Embracing

Academic

Setbacks

An academic coach tells us what she’s learned

The beginning of an undergraduate degree represents a world of possibilities. First year is a blank slate—it is up to you to forge your own path and to seize the opportunities made available to you at your institution. For those of us considering higher education, we start to feel the pressure to maintain a high GPA and get involved with as many extracurricular activities as we can manage. But that doesn’t mean that you need to lose yourself in the process.

Kailea Switzer holds a B.A., a B.Ed. and M. Ed in Education and currently works as an academic coach. In her Master’s thesis, Switzer designed an intervention for first year post-secondary students that would help to ease their transition from high school. For most high school students, coming to university marks the first time they are living on their own. In order to effectively balance the competing demands, Switzer helps university students learn time management, planning, and organizational strategies. 
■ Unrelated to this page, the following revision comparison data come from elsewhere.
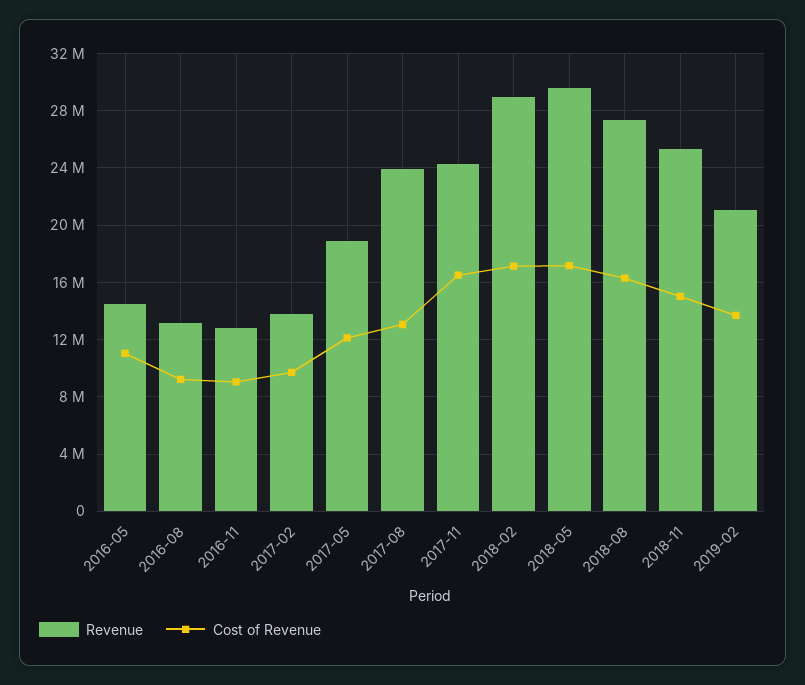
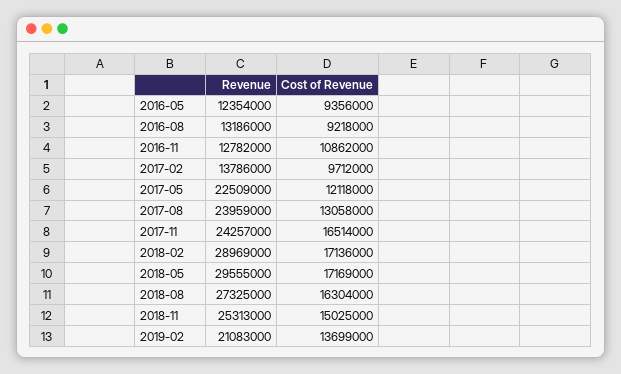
Revenue, 2016-05: 14500000 -> 12354000
Cost of Revenue, 2016-05: 11000000 -> 9356000
Cost of Revenue, 2016-11: 9000000 -> 10862000
Revenue, 2017-05: 19000000 -> 22509000

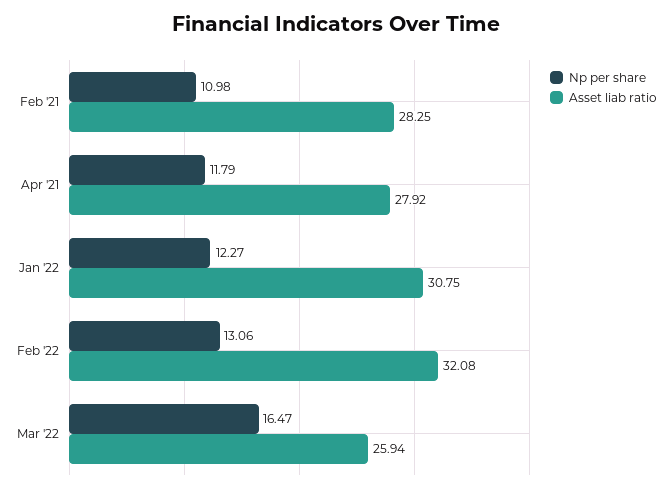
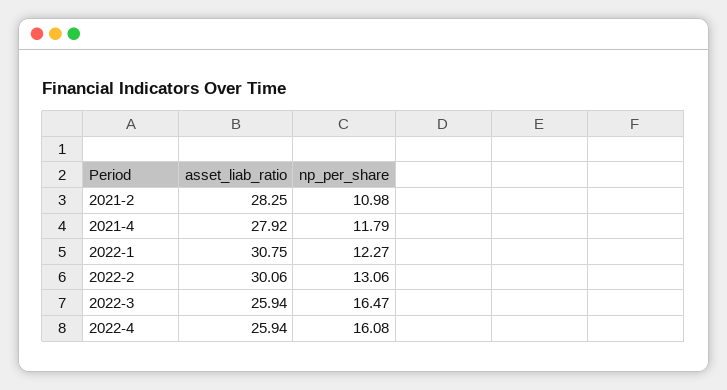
Asset liab ratio, Feb '22: 32.08 -> 30.06
Asset liab ratio, 2022-4: none -> 25.94
Np per share, 2022-4: none -> 16.08

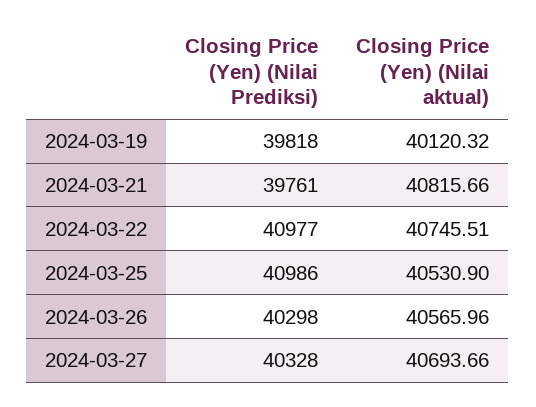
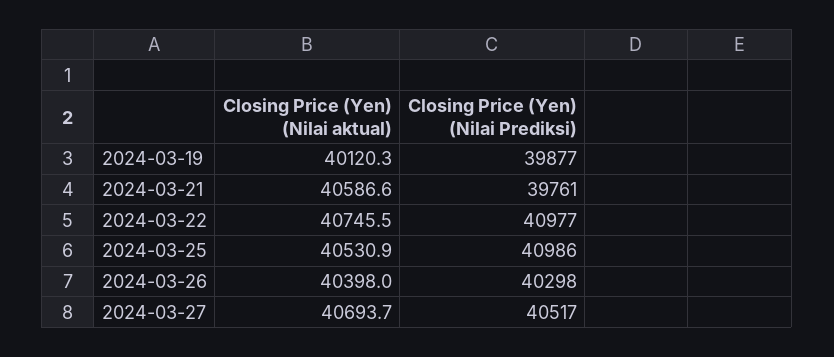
Closing Price (Yen) (Nilai Prediksi), 2024-03-19: 39818 -> 39877
Closing Price (Yen) (Nilai aktual), 2024-03-21: 40815.66 -> 40586.6
Closing Price (Yen) (Nilai aktual), 2024-03-26: 40565.96 -> 40398
Closing Price (Yen) (Nilai Prediksi), 2024-03-27: 40328 -> 40517

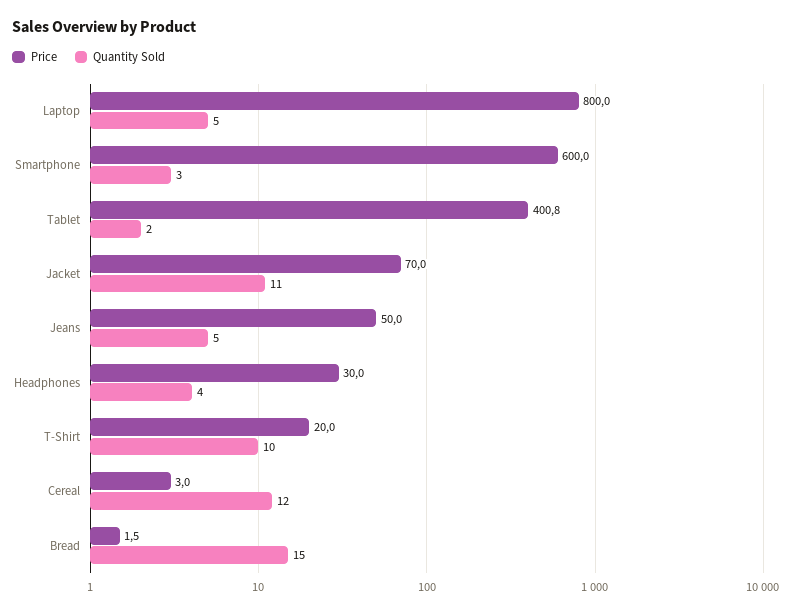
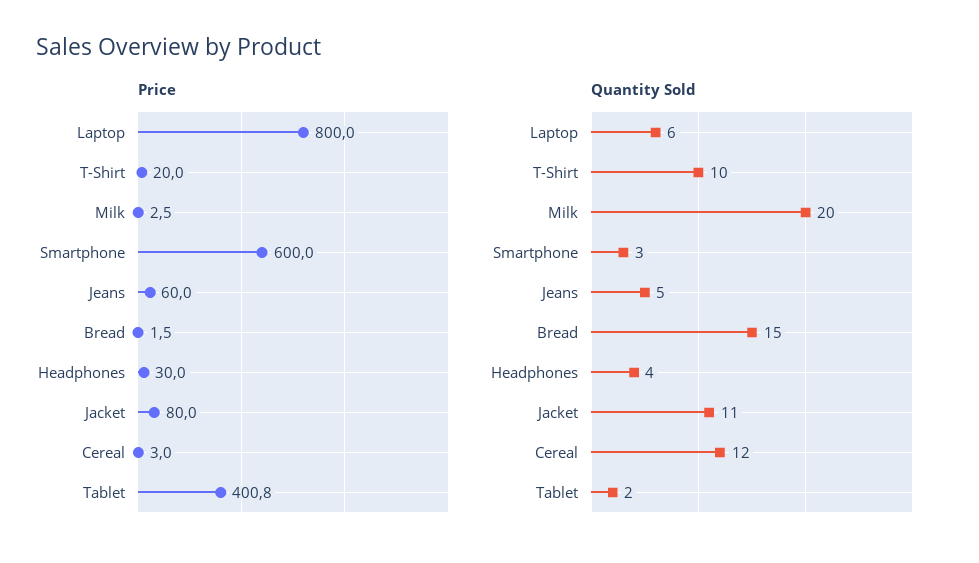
Quantity Sold, Laptop: 5 -> 6
Price, Jacket: 70 -> 80
Price, Jeans: 50 -> 60
Price, Milk: none -> 2.5
Quantity Sold, Milk: none -> 20

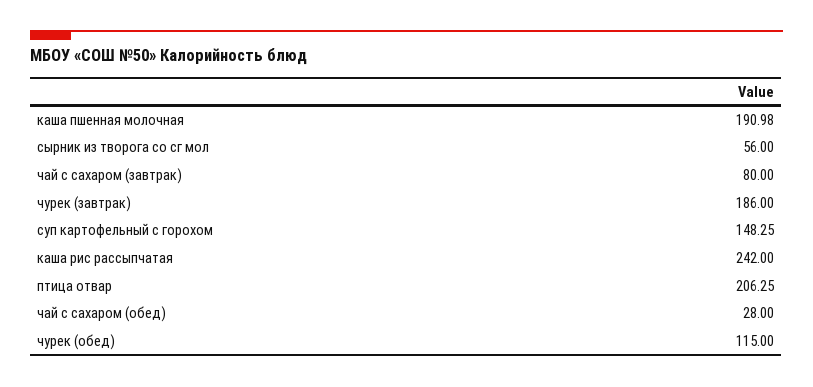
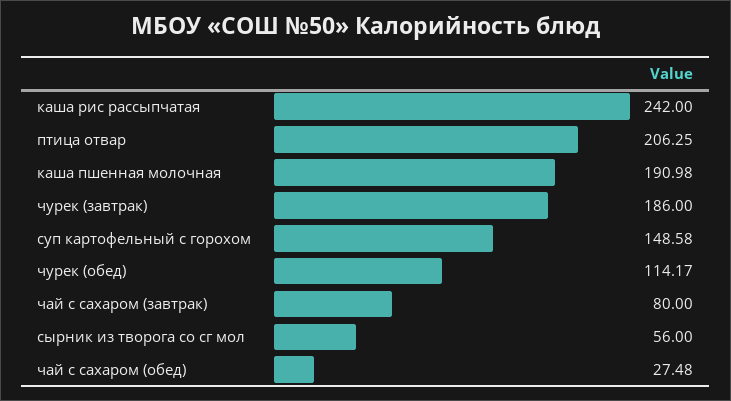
суп картофельный с горохом: 148.25 -> 148.58
чай с сахаром (обед): 28 -> 27.48
чурек (обед): 115 -> 114.17

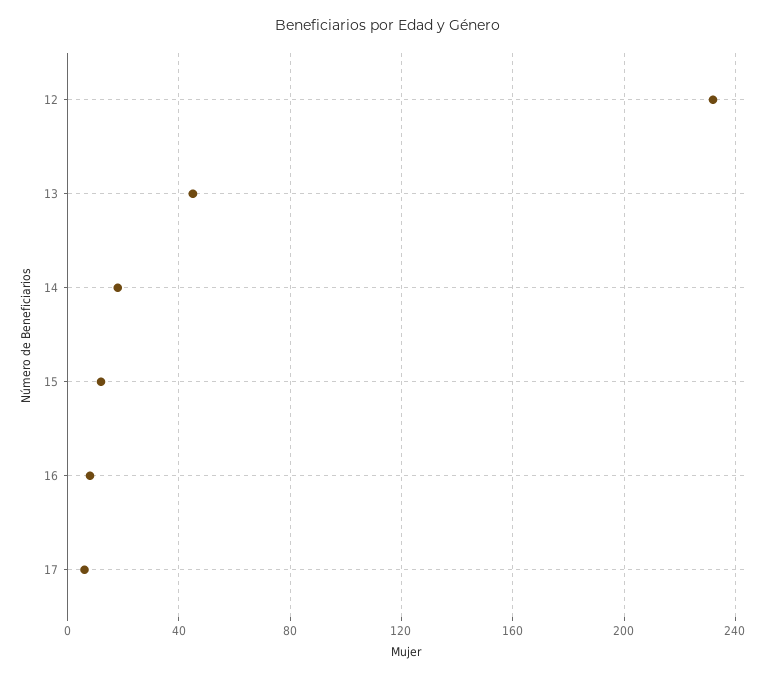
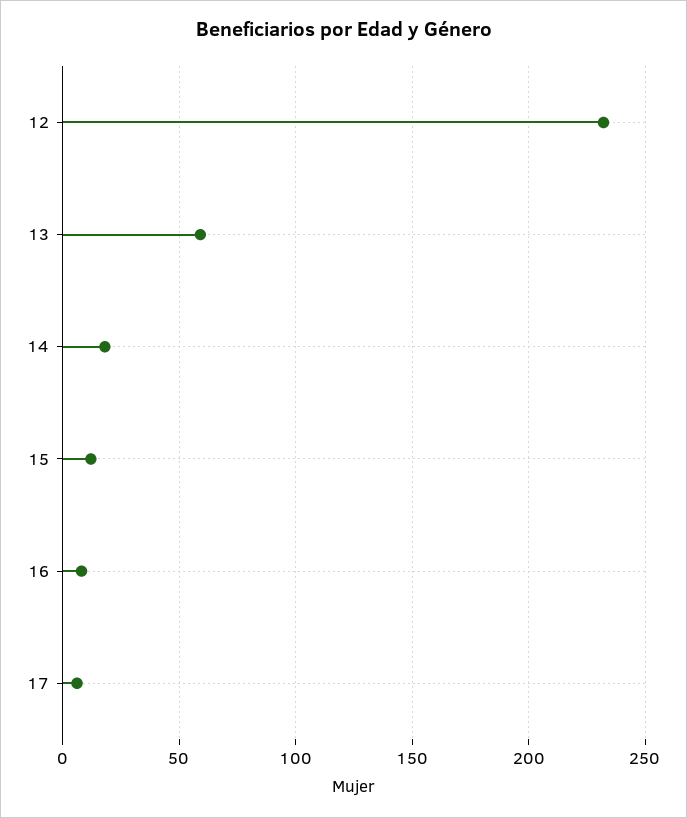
13: 45 -> 60

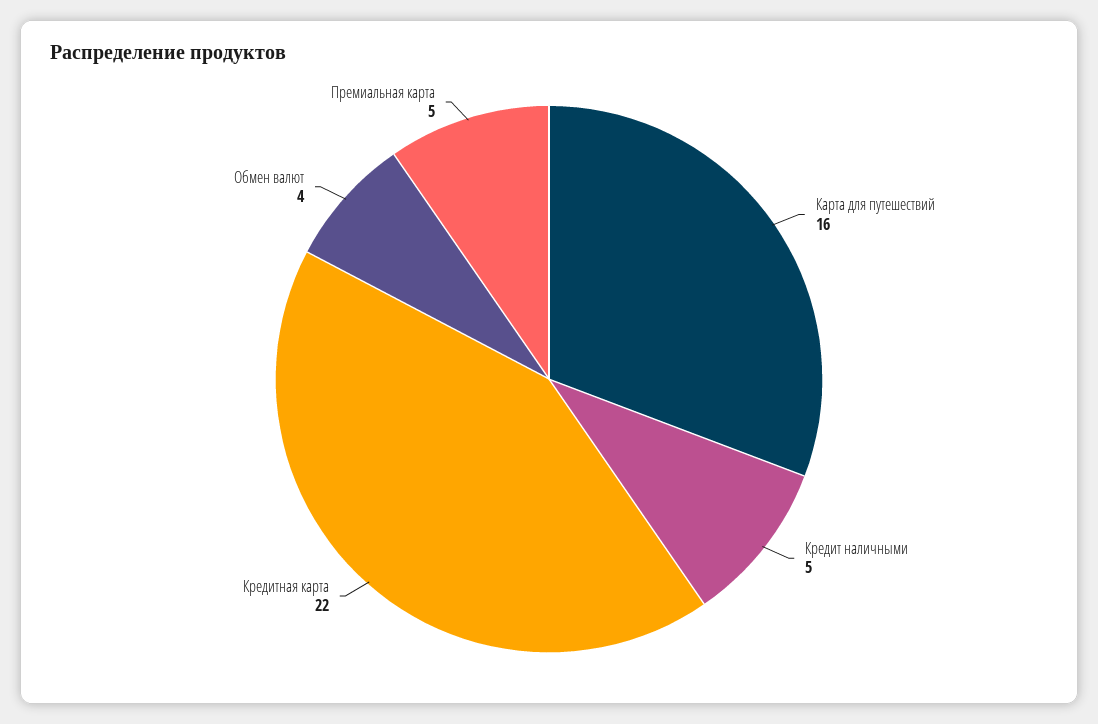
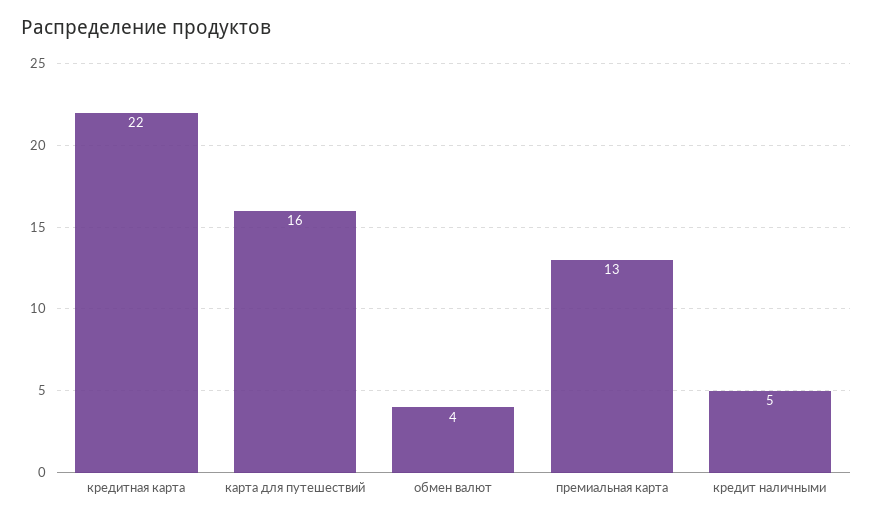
Премиальная карта: 5 -> 13

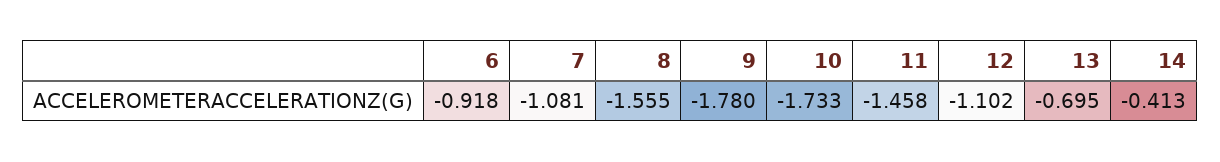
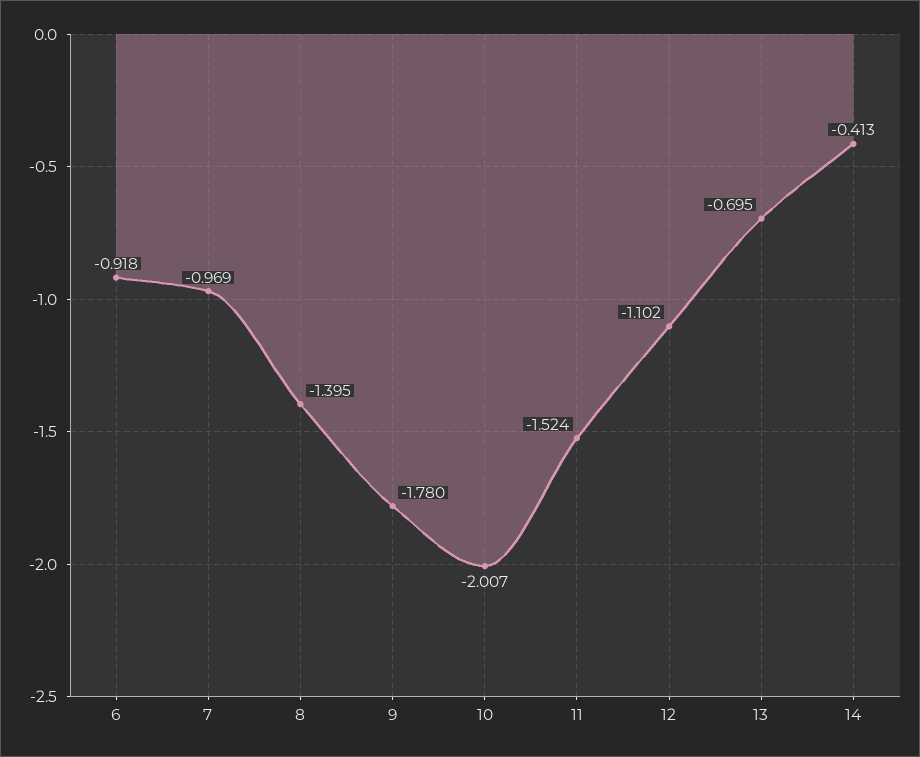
7: -1.081 -> -0.969
8: -1.555 -> -1.395
10: -1.733 -> -2.007
11: -1.458 -> -1.524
University is also a time when many students experience a shift in academic expectations and compare their GPA to their high school average. Rather than shying away from the possibility of failure, Switzer suggests vulnerability as a helpful antidote. We should open ourselves up to the chance that struggle is a necessary component of growth “we go to school in order to learn yet it can be scary to look like we don’t know something – focusing on our growth can help with that” suggests Switzer. In other words, first year is not the end of the story.

For students who are perhaps entering their second or third years, Switzer offers this advice: be in it to learn. Instead of focusing on “just getting through” in order to graduate, shift your mindset to why you are learning. She suggests that first year is meant for experimentation, we stumble into subjects that reveal an interest we didn’t know we had.

Our personal stories are constantly unfolding, and sometimes students fall into spreading themselves too thin. Switzer suggests our extracurricular involvement should reflect depth more than breadth.

University is sometimes fraught with attempts for perfectionism, Switzer states “perfectionism is procrastination, too. It showed up for me as a really intense need to control and to take action on things. For some, it is avoiding working on [the task at hand] because there’s a fear the final product won’t be good enough.”

 

Switzer encourages students to identify how perfectionism may manifest in their lives. Along with adopting a more failure-friendly attitude: “Focus on enjoying [school]. It’s an incredible time in life to be surrounded by the opportunity to learn, and to have very little else expected out of you. [Although, this is not the case] for all students, as some are balancing a lot of other responsibilities. I think those students maybe even have a better perspective of how much value there is in the experience.”

Switzer proposes these three­­­­ tips for students as we move into the new year:

1) Avoid relying solely on your brain to remember

Mentally holding reminders drains our “brain battery.” This leaves us fewer mental resources available for other tasks. Instead, try using a planner. As soon as something comes up, write it down; that way, your brain doesn’t have to hold onto it. 

2) Practice retrieving stored information

When we learn, we encode information. When we are tested, we need to find that retained information. It’s like looking for a file on your computer—if you’ve saved it with a deliberate filename, you’ll be able to locate it quickly and painlessly (but if you didn’t, it will be hard to find). When studying, make sure you practice retrieval to ensure you’ve stored new information where you can easily find it. Quiz yourself while covering the answers. This will reveal which information is neatly filed away, and what has been stuffed in your brain’s junk drawer.

3) Prioritize sleep

Prioritize eight hours of sleep a night. Why? The process of memory consolidation (moving information from short-term to long-term memory) happens while we are sleeping. This stage is critical and helps us make sense of complex information that escapes us while awake. In other words, you need to sleep so your brain has time to do its job.

Every student learns differently. University is a journey that allows students to develop their academic preferences, and the mistakes we make in the process will only help us grow.